> **What to work on**:
• 1. In the lung cancer screening article, how many adults did the researchers analyze?
• 2. Please carry on the lung cancer screening article from its final quoted sentence.

> **Text for analysis**:
______

450,000 Australians may benefit from lung cancer screening

Lung cancer

27 Jun 2016

Some 450,000 Australians may be eligible for lung cancer screening – but researchers say there is a long way to go before a national screening program becomes a reality.

In a study published in this week’s Medical Journal of Australia, Perth researchers led by Dr David Manners of Sir Charles Gairdner Hospital and researchers at Busselton Population Medical Research Institute analysed 3586 adults to determine the proportion who could be eligible for screening for lung cancer.

“Our study suggests that 17.9% to 20.1% of current or former smokers aged 55–68 years in Busselton would be eligible for lung cancer screening”, depending on which criteria are applied, the authors wrote.

“This is equivalent to 8.9–10.0% of the total population aged 55–68 years, which suggests about 450,000 individuals in Australia may be eligible for lung cancer screening,” they wrote.

Co-author, Associate Professor Fraser Brims said this was the first time an estimate had been made in Australia, even though screening is already being widely used in the US. However, he said more research and modelling needed to be done in Australia to put a case forward for screening to be funded.

“This is just a part of the puzzle, it’s a first step forward,” he told the limbic. “It’s really exciting but we have to do it properly and carefully.

“Medicare does not currently provide benefits for lung cancer screening. We need to identify which models work best and when we know that we might be in a better position to persuade Medicare.”

______

> **Given information**:

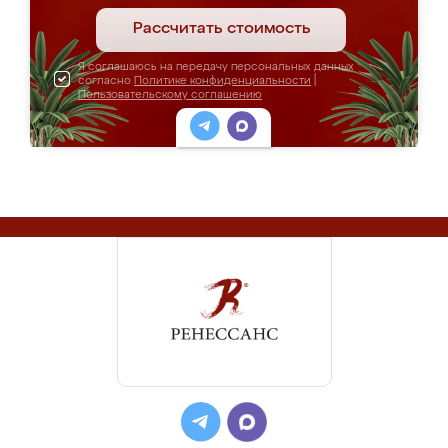
Рассчитать стоимость
Я соглашаюсь на передачу персональных данных
согласно
Политике конфиденциальности
|
Пользовательскому соглашению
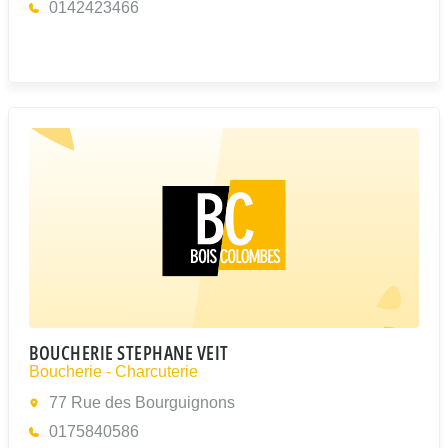
0142423466
BOUCHERIE STEPHANE VEIT
Boucherie - Charcuterie
77 Rue des Bourguignons
0175840586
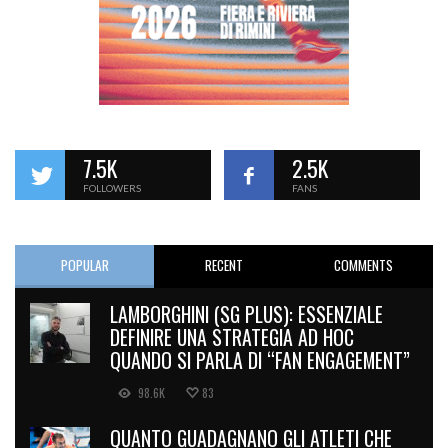
7.5K
2.5K
FOLLOWERS
FANS
POPULAR
RECENT
COMMENTS
LAMBORGHINI (SG PLUS): ESSENZIALE
DEFINIRE UNA STRATEGIA AD HOC
QUANDO SI PARLA DI “FAN ENGAGEMENT”
98.6K
83
QUANTO GUADAGNANO GLI ATLETI CHE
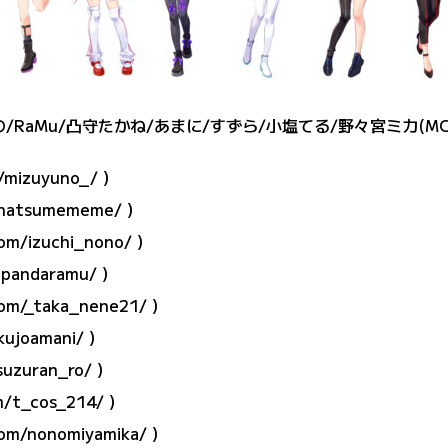
の/RaMu/凸守たかね/あまに/すずら/小塩てる/野々宮ミカ(MC
m/mizuyuno_/
）
m/hatsumememe/
）
com/izuchi_nono/
）
dpandaramu/
）
com/_taka_nene21/
）
kujoamani/
）
suzuran_ro/
）
m/t_cos_214/
）
com/nonomiyamika/
）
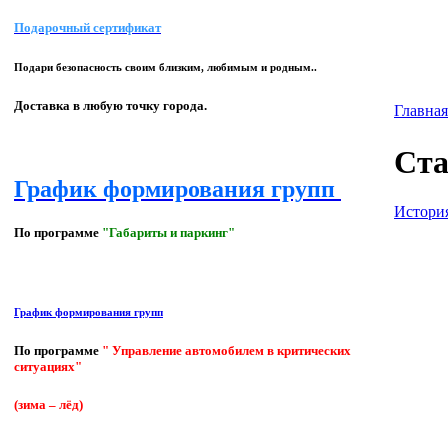
Подарочный сертификат
Подари безопасность своим близким, любимым и родным..
Доставка в любую точку города.
Главная
Ста
График формирования групп
Истори
По программе
"Габариты и паркинг"
График формирования групп
По программе
" Управление автомобилем в критических
ситуациях"
(зима – лёд)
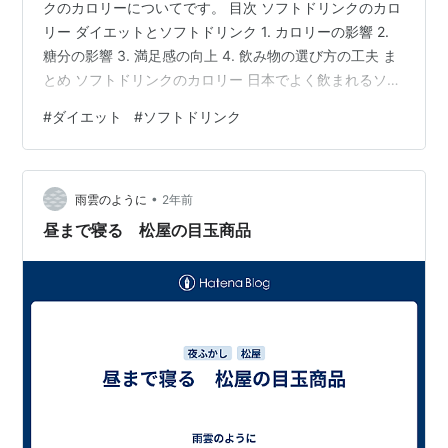
クのカロリーについてです。 目次 ソフトドリンクのカロ
リー ダイエットとソフトドリンク 1. カロリーの影響 2.
糖分の影響 3. 満足感の向上 4. 飲み物の選び方の工夫 ま
とめ ソフトドリンクのカロリー 日本でよく飲まれるソフ
トドリンク15種類を、カロリーの低い順に並べた表で
#
ダイエット
#
ソフトドリンク
す。 飲料名 容量（ml） カロリー（kcal） 緑茶 200 0 ウ
ーロン茶 200 0 紅茶（無糖） 200 0 コーヒー（ブラッ
ク） 200 0 炭酸水（無糖） 200 0 野菜ジュース 200 40
•
スポーツドリンク 200 48 レモンティー 200 56…
雨雲のように
2年前
昼まで寝る 松屋の目玉商品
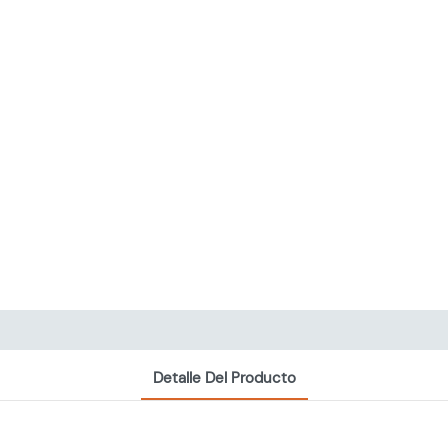
Detalle Del Producto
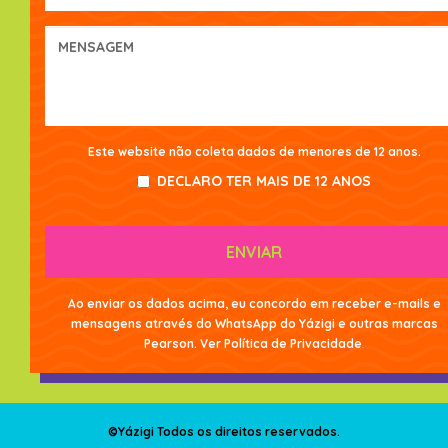
Este website não coleta dados de menores de 12 anos.
DECLARO TER MAIS DE 12 ANOS
ENVIAR
Ao enviar os dados acima, eu concordo em receber e-mails e
mensagens através do WhatsApp do Yázigi e outras marcas
Pearson. Ver
Política de Privacidade
.
©Yázigi Todos os direitos reservados.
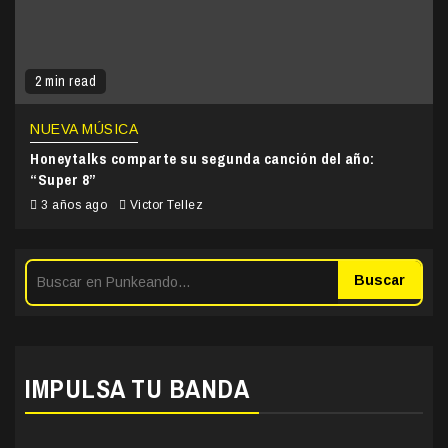
2 min read
NUEVA MÚSICA
Honeytalks comparte su segunda canción del año:
“Super 8”
3 años ago
Victor Tellez
Buscar
IMPULSA TU BANDA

______

> **Task-by-task results**:
• 1. 3586 adults.

• 2.
Professor Brims said screening for lung cancer was complex and could not be compared with screening programs for breast, bowel and cervical cancer, and cautioned against using CT scanning to determine risk.

“More than half of current or ex-smokers will have something wrong in that CT scan,” he said.

But it was unlikely to be cancer, leading to unnecessary and sometimes invasive testing. Without protocols there was also a high risk of false positives and false negatives.

“We should not be doing ad-hoc screening on our patients, because we risk doing more harm than good,” he said.

He said a national study would soon start to establish a protocol for identifying and screening people at risk of lung cancer. The overall aim is to establish a national lung screening program for early detection, although this could be realistically two-four years away.

The researchers also found that spirometry, which requires direct patient contact, was unlikely to significantly improve the identification of individuals who should be screened for lung cancer.

“Defining COPD on the basis of symptoms is [however] an appropriate surrogate measure for spirometry”, they wrote.